◆ **What is needed**
Only lines holding the string "SFTP" are wanted; copy each one from the material.

◆ **Data under study**

******

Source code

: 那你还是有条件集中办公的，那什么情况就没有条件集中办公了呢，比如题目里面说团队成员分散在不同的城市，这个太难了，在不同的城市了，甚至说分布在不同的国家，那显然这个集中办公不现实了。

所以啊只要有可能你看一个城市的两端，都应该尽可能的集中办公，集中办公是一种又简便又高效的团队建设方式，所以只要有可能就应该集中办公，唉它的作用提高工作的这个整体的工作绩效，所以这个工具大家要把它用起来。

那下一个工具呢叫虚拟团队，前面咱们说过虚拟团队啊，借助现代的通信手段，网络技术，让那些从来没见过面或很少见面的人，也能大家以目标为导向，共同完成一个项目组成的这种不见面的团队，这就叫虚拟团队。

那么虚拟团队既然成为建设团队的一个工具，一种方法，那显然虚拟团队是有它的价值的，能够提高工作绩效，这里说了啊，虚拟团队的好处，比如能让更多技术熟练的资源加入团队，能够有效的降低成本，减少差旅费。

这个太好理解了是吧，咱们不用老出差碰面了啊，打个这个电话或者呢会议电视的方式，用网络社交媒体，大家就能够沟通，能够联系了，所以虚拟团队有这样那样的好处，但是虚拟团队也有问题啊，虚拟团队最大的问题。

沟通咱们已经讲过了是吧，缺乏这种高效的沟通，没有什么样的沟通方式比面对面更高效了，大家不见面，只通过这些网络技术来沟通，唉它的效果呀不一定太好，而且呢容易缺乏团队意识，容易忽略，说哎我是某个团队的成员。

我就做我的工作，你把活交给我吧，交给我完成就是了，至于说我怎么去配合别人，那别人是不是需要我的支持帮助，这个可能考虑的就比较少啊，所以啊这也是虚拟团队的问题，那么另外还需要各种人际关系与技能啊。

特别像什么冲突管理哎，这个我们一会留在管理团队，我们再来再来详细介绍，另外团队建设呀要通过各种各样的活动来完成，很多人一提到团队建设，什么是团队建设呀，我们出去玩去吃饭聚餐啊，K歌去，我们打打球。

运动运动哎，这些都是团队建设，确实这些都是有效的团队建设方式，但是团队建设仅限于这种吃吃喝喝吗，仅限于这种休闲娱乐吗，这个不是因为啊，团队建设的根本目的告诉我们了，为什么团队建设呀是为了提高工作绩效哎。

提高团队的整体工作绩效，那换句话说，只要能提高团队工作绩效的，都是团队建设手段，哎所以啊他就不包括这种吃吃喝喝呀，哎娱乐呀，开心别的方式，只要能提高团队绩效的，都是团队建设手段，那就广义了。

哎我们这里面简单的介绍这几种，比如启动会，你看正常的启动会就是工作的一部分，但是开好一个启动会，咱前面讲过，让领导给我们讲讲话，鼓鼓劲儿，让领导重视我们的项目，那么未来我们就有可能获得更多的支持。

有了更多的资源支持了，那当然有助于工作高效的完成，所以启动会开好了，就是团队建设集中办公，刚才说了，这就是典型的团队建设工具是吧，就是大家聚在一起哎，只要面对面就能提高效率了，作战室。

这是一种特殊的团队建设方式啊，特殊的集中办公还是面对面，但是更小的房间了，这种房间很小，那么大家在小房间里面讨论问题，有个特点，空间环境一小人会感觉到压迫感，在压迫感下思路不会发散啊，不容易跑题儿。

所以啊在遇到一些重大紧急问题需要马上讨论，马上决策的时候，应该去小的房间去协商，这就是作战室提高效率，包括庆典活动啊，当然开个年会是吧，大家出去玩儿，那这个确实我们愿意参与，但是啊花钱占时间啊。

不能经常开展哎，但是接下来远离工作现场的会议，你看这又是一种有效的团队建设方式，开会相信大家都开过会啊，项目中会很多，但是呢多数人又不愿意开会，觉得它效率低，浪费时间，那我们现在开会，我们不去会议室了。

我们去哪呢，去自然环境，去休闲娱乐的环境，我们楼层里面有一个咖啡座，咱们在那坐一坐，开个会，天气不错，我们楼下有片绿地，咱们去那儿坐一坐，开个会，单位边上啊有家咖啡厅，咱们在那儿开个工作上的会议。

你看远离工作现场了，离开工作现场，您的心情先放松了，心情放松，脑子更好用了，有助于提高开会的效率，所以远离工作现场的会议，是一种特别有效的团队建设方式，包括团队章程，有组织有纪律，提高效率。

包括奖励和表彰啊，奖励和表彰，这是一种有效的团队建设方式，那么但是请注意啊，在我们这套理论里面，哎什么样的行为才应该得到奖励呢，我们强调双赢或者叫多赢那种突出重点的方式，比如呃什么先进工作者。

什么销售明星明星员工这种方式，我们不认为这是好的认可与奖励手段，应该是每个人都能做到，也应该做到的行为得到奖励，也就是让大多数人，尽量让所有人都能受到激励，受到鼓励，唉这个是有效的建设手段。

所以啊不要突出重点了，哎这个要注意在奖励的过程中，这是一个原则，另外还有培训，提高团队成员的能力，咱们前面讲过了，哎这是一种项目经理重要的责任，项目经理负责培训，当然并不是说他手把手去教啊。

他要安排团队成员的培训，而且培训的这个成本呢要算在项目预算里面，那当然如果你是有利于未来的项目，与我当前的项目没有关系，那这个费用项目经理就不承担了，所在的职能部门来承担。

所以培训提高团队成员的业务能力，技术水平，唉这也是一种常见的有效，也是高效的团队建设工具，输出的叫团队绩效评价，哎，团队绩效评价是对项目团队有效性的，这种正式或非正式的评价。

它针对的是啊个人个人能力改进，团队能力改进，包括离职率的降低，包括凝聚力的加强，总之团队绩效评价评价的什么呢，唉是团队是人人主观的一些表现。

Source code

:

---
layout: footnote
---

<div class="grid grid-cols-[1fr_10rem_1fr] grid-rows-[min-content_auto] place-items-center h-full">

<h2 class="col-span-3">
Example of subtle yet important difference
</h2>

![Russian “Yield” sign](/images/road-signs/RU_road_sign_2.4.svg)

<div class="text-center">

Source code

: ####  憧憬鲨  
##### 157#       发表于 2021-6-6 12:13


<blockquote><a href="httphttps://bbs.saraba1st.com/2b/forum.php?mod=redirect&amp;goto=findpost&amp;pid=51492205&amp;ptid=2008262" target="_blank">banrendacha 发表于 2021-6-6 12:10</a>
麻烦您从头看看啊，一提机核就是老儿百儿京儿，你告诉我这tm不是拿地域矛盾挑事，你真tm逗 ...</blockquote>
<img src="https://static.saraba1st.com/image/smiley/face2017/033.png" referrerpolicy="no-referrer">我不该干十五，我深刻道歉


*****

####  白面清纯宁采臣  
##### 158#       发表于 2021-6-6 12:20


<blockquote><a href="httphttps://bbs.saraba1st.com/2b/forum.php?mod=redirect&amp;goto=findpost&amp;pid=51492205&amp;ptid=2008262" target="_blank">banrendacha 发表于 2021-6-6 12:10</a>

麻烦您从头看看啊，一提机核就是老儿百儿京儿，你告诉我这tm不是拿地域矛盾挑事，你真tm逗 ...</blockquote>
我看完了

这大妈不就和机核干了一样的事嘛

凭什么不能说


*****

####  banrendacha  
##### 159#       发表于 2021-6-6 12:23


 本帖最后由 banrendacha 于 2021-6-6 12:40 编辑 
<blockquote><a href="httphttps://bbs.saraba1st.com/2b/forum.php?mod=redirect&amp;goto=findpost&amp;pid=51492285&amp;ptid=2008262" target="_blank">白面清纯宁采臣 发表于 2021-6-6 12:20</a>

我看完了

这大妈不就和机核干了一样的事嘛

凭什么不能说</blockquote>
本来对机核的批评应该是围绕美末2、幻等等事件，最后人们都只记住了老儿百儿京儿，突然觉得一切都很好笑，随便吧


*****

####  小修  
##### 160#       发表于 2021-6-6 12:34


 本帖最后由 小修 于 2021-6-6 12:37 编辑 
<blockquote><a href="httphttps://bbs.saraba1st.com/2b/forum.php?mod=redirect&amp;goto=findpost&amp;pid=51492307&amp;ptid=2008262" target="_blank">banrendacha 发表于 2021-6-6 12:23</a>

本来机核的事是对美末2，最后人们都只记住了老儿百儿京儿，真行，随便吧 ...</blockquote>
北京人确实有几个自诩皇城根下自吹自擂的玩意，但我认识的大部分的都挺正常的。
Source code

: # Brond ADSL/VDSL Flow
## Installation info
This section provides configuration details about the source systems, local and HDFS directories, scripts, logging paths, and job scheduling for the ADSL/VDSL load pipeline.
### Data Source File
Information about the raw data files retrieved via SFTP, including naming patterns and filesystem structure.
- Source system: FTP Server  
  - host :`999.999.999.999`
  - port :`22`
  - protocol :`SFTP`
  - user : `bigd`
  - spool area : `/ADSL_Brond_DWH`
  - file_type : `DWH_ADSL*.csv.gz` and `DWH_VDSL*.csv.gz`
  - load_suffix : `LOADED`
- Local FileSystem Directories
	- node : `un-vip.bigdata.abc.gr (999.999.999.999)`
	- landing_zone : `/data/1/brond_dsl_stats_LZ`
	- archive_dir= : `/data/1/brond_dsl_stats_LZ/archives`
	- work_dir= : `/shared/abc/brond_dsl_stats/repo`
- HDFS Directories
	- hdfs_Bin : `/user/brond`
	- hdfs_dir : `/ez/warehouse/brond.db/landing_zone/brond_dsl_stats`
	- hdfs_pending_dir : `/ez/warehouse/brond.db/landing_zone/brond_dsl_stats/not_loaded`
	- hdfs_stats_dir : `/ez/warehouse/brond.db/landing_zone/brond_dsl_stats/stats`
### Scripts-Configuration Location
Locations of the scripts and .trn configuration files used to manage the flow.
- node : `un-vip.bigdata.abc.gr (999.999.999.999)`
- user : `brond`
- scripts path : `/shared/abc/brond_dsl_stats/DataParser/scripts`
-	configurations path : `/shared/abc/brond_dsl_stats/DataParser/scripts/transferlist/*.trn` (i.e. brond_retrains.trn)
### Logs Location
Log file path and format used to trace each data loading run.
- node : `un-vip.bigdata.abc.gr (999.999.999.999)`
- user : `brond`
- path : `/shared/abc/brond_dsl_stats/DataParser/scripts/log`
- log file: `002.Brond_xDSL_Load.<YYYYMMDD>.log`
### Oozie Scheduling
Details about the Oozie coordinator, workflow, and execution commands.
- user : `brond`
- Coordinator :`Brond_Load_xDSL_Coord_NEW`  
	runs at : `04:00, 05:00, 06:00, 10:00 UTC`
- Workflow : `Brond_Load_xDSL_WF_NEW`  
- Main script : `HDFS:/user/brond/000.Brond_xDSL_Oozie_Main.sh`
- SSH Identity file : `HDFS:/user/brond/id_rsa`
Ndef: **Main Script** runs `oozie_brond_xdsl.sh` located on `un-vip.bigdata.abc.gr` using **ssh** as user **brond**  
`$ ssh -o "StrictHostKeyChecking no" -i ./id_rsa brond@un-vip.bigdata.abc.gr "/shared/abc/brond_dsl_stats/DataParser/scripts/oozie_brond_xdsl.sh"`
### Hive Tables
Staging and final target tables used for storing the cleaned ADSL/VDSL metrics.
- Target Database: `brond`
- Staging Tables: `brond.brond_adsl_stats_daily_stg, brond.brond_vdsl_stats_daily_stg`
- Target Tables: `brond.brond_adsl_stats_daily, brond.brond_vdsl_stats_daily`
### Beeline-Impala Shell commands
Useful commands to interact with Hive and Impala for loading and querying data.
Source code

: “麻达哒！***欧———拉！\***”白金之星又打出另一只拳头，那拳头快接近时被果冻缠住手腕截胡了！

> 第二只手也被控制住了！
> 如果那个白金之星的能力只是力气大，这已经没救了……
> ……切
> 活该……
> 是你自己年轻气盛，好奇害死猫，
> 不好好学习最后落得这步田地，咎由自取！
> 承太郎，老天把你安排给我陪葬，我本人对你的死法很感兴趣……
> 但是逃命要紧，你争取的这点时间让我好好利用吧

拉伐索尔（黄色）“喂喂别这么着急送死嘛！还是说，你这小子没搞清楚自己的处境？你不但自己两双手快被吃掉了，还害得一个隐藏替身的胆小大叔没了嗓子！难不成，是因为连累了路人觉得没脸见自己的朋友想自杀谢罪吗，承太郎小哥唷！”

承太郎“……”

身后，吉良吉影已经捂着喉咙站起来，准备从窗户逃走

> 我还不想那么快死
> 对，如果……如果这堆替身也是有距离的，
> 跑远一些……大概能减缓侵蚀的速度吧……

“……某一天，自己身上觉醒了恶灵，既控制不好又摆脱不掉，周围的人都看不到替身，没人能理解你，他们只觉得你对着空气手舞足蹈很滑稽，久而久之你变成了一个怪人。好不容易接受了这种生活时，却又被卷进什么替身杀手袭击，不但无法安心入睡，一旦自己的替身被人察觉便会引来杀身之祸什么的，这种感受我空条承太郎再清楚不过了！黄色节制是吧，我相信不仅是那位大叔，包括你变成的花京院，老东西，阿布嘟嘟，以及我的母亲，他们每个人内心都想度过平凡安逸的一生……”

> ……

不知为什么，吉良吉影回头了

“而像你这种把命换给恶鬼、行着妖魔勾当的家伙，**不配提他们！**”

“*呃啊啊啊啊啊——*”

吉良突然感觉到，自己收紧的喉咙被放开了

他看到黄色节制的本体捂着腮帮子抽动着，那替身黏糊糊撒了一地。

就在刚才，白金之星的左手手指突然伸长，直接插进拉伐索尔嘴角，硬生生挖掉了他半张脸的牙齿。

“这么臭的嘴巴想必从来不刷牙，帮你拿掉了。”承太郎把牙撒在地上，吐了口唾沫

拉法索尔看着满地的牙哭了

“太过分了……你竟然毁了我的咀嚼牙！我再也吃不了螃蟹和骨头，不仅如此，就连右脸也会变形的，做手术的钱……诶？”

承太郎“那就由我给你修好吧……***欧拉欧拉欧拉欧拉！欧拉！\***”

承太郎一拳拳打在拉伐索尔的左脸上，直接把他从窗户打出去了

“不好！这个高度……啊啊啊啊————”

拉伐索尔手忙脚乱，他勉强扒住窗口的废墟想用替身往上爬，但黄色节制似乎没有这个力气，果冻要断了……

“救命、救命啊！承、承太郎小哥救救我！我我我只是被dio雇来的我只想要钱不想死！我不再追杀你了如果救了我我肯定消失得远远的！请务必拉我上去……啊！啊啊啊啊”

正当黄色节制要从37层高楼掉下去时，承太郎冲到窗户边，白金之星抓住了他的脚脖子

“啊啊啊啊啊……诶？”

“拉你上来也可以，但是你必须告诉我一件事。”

******

◆ **Exercise response**
Information about the raw data files retrieved via SFTP, including naming patterns and filesystem structure.
  - protocol :`SFTP`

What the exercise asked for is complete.